Information shown ▸
======

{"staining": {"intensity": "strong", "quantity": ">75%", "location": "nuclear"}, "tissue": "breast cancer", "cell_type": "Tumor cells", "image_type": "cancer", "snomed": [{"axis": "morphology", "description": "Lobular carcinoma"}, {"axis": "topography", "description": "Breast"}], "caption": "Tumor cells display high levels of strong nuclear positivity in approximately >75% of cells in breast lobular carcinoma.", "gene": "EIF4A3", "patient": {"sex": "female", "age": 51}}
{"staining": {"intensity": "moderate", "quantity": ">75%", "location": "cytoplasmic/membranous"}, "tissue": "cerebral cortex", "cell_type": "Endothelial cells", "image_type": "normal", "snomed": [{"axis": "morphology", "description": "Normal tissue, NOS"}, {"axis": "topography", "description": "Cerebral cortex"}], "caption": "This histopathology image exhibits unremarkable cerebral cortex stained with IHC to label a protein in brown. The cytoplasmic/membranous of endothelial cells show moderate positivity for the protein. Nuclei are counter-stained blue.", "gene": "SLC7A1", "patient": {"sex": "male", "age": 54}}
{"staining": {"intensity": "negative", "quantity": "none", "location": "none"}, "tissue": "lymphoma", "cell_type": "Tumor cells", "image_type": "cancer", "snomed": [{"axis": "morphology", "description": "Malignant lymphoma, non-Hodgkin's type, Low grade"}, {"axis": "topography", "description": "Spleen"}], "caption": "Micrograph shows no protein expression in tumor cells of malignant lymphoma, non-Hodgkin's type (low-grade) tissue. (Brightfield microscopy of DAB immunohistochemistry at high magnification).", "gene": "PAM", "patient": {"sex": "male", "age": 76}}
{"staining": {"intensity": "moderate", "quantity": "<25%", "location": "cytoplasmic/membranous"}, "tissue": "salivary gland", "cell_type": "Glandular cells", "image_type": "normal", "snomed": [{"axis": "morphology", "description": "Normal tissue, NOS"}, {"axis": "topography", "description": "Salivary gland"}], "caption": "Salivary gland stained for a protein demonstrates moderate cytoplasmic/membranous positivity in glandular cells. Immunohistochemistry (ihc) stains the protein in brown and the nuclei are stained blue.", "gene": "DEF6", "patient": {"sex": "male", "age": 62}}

======

Look for the word "cytoplasmic". Copy out every line of the data that has it.

{"staining": {"intensity": "moderate", "quantity": ">75%", "location": "cytoplasmic/membranous"}, "tissue": "cerebral cortex", "cell_type": "Endothelial cells", "image_type": "normal", "snomed": [{"axis": "morphology", "description": "Normal tissue, NOS"}, {"axis": "topography", "description": "Cerebral cortex"}], "caption": "This histopathology image exhibits unremarkable cerebral cortex stained with IHC to label a protein in brown. The cytoplasmic/membranous of endothelial cells show moderate positivity for the protein. Nuclei are counter-stained blue.", "gene": "SLC7A1", "patient": {"sex": "male", "age": 54}}
{"staining": {"intensity": "moderate", "quantity": "<25%", "location": "cytoplasmic/membranous"}, "tissue": "salivary gland", "cell_type": "Glandular cells", "image_type": "normal", "snomed": [{"axis": "morphology", "description": "Normal tissue, NOS"}, {"axis": "topography", "description": "Salivary gland"}], "caption": "Salivary gland stained for a protein demonstrates moderate cytoplasmic/membranous positivity in glandular cells. Immunohistochemistry (ihc) stains the protein in brown and the nuclei are stained blue.", "gene": "DEF6", "patient": {"sex": "male", "age": 62}}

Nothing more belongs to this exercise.